Autor Dr. Axel Plünnecke, wissenschaftlicher Berater der INSM: "Kindergärten in Deutschland müssen nicht nur besser, sie müssen auch besser besucht werden. Doch viele Verbesserungsvorschläge werden - oft mit Hinweis auf die Kosten - nicht umgesetzt. Unsere Studie zeigt aber, dass sich Investitionen in die frühkindliche Bildung bereits nach wenigen Jahren wieder einspielen."

Die INSM-Studie kommt zu dem Ergebnis, dass die Bereitstellung zusätzlicher Betreuungsplätze und die Höherqualifizierung der Erzieher und Erzieherinnen den Staat jährlich rund 1 Milliarde Euro kosten. Die Abschaffung der Elternbeiträge schlägt mit etwa 2,6 Milliarden Euro p. a. zu Buche. Damit ergibt sich insgesamt ein Finanzbedarf von ca. 3,6 Milliarden Euro pro Jahr. Diese Kosten werden mittel- und langfristig wieder eingespielt. Wenn deutlich mehr Kinder vorschulische Bildung in gleichzeitig besseren Kindergärten erfahren, fallen künftig deutlich weniger Kosten für teure Nachschulungen und berufsvorbereitende Maßnahmen an. Die INSM-Studie rechnet hier mit einer Entlastung von mindestens 1 Milliarde Euro jährlich.
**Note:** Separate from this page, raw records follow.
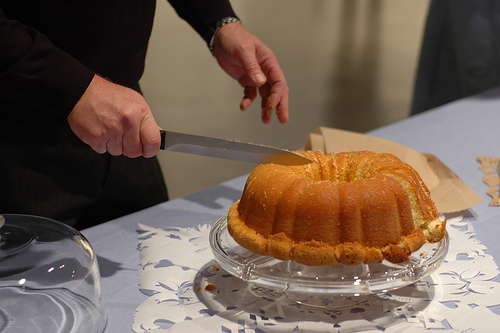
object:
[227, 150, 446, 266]
cake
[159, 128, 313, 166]
knife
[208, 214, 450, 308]
glass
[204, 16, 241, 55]
watch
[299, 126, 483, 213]
napkin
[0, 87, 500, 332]
table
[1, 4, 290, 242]
man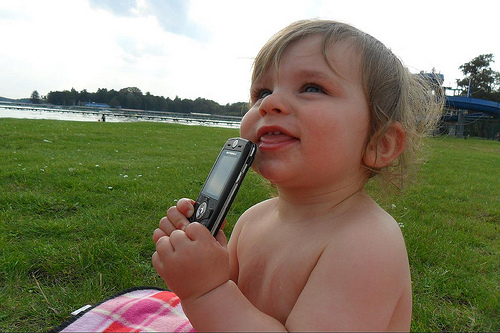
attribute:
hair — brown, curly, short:
[244, 12, 440, 80]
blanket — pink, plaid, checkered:
[35, 276, 187, 329]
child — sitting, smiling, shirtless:
[123, 8, 419, 332]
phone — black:
[167, 111, 272, 260]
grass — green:
[8, 135, 146, 279]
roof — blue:
[86, 101, 109, 111]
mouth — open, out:
[253, 119, 302, 154]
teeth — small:
[267, 123, 294, 139]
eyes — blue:
[227, 51, 348, 95]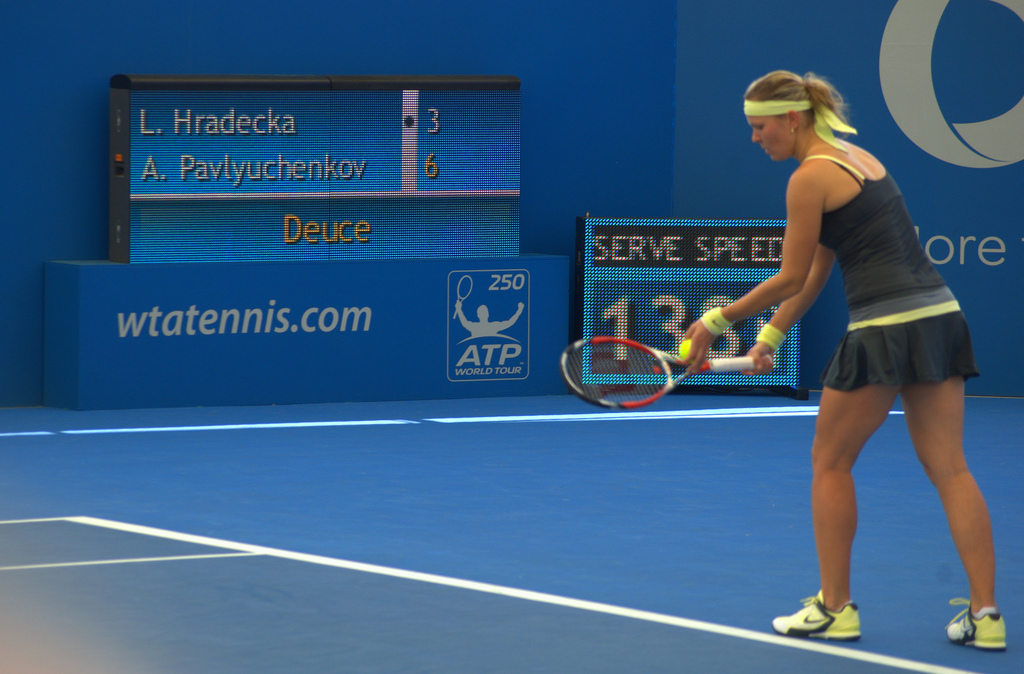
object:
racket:
[559, 335, 773, 409]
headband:
[756, 322, 786, 349]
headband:
[744, 100, 813, 117]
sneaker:
[772, 590, 862, 642]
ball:
[679, 338, 706, 363]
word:
[284, 214, 374, 244]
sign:
[570, 210, 809, 399]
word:
[592, 234, 787, 262]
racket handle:
[707, 354, 772, 372]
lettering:
[117, 300, 372, 337]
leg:
[904, 377, 995, 615]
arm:
[673, 177, 837, 374]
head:
[744, 71, 848, 162]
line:
[63, 514, 970, 674]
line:
[0, 551, 273, 571]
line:
[0, 515, 93, 524]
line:
[0, 405, 904, 438]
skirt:
[819, 283, 981, 391]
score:
[142, 106, 441, 188]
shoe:
[945, 597, 1006, 651]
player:
[679, 69, 1007, 651]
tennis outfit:
[802, 155, 978, 391]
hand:
[740, 346, 772, 375]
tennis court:
[0, 410, 1022, 665]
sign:
[107, 75, 521, 264]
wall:
[0, 0, 1024, 410]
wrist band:
[699, 307, 732, 337]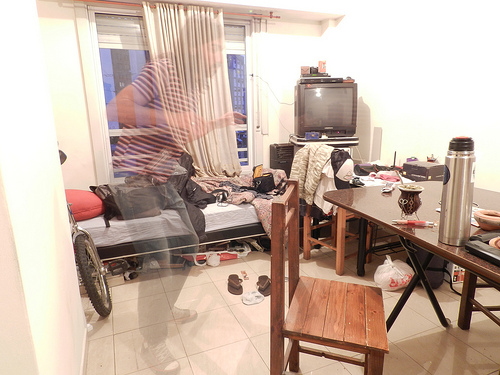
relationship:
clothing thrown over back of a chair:
[293, 147, 343, 210] [264, 181, 404, 369]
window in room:
[95, 9, 256, 180] [10, 5, 475, 363]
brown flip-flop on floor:
[226, 274, 245, 299] [105, 240, 462, 368]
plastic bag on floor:
[371, 254, 416, 295] [119, 230, 447, 369]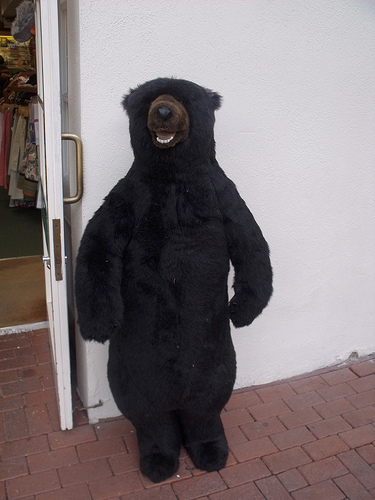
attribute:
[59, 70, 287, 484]
bear — stuffed, smiling, standing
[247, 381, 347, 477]
brick — red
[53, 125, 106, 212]
handle — silver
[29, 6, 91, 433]
door — white, silver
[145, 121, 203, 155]
teeth — white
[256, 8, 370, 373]
wall — white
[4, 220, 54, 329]
floor — wood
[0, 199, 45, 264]
carpet — green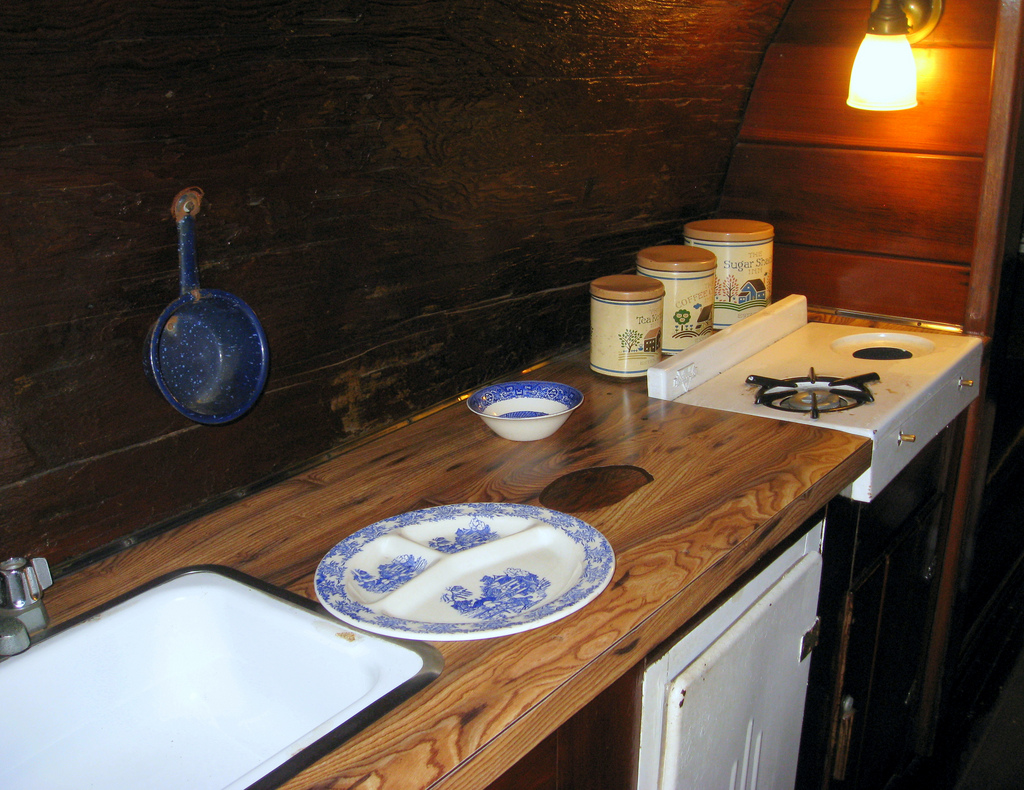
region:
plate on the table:
[324, 505, 552, 630]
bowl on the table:
[456, 373, 559, 451]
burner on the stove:
[854, 337, 915, 357]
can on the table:
[574, 281, 657, 373]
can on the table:
[658, 244, 722, 344]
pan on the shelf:
[143, 203, 245, 407]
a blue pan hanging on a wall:
[156, 175, 274, 435]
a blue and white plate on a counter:
[304, 497, 640, 634]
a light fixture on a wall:
[836, 3, 955, 112]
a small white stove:
[640, 291, 977, 500]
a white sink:
[0, 556, 463, 788]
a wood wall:
[327, 54, 651, 248]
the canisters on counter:
[583, 203, 793, 391]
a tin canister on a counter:
[583, 272, 666, 384]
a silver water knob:
[0, 541, 57, 631]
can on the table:
[574, 268, 650, 374]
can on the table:
[705, 224, 770, 314]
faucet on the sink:
[13, 597, 46, 630]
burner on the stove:
[766, 361, 844, 410]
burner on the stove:
[867, 331, 919, 366]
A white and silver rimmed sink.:
[15, 553, 437, 788]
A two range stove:
[658, 291, 981, 487]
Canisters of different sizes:
[571, 218, 807, 393]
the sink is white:
[2, 552, 423, 786]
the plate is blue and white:
[307, 487, 618, 643]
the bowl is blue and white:
[453, 374, 578, 435]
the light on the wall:
[832, 1, 944, 116]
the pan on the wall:
[143, 184, 276, 435]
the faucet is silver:
[0, 544, 62, 661]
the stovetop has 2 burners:
[672, 298, 990, 504]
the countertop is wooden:
[0, 326, 880, 782]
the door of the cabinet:
[646, 550, 817, 784]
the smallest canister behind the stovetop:
[580, 264, 667, 381]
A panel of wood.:
[717, 141, 992, 260]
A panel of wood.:
[735, 239, 991, 329]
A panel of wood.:
[727, 38, 1003, 147]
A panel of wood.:
[784, 0, 1001, 46]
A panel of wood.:
[960, 605, 1018, 730]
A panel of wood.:
[28, 14, 809, 85]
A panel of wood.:
[49, 67, 743, 160]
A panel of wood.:
[10, 157, 744, 275]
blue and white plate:
[310, 496, 617, 648]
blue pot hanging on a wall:
[146, 181, 273, 431]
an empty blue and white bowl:
[462, 377, 586, 442]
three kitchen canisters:
[585, 196, 779, 381]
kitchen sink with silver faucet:
[4, 535, 448, 788]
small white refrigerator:
[644, 505, 829, 787]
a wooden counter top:
[0, 370, 876, 788]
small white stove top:
[644, 281, 986, 782]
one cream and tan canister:
[584, 269, 667, 377]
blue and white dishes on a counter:
[309, 372, 622, 644]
Dank besserer Betreuungs-Infrastruktur ist außerdem mit einer steigenden Frauenerwerbstätigkeit zu rechnen - und entsprechend mit steigenden Steuereinnahmen. Darüber hinaus wird durch bessere Qualifizierung die Jugenderwerbstätigkeit zunehmen. Auch daraus ergeben sich positive steuerliche Effekte. Durch eine Herabsetzung des Einschulungsalters um ein Jahr könnte der Staat schließlich etwa 2,9 Milliarden Euro jährlich einsparen.

INSM und Eltern machen sich zudem stark für bundesweit geltende Bildungsstandards in allen Kindergärten, "denn diese dürfen Kinder nicht nur aufbewahren sondern müssen Kinder wesentlich gezielter als bisher fördern", so Axel Plünnecke. Er fordert unter anderem, dass Erzieherinnen eine Hochschulausbildung erhalten, "wie sie in allen OECD-Ländern außer Deutschland und Österreich selbstverständlich ist".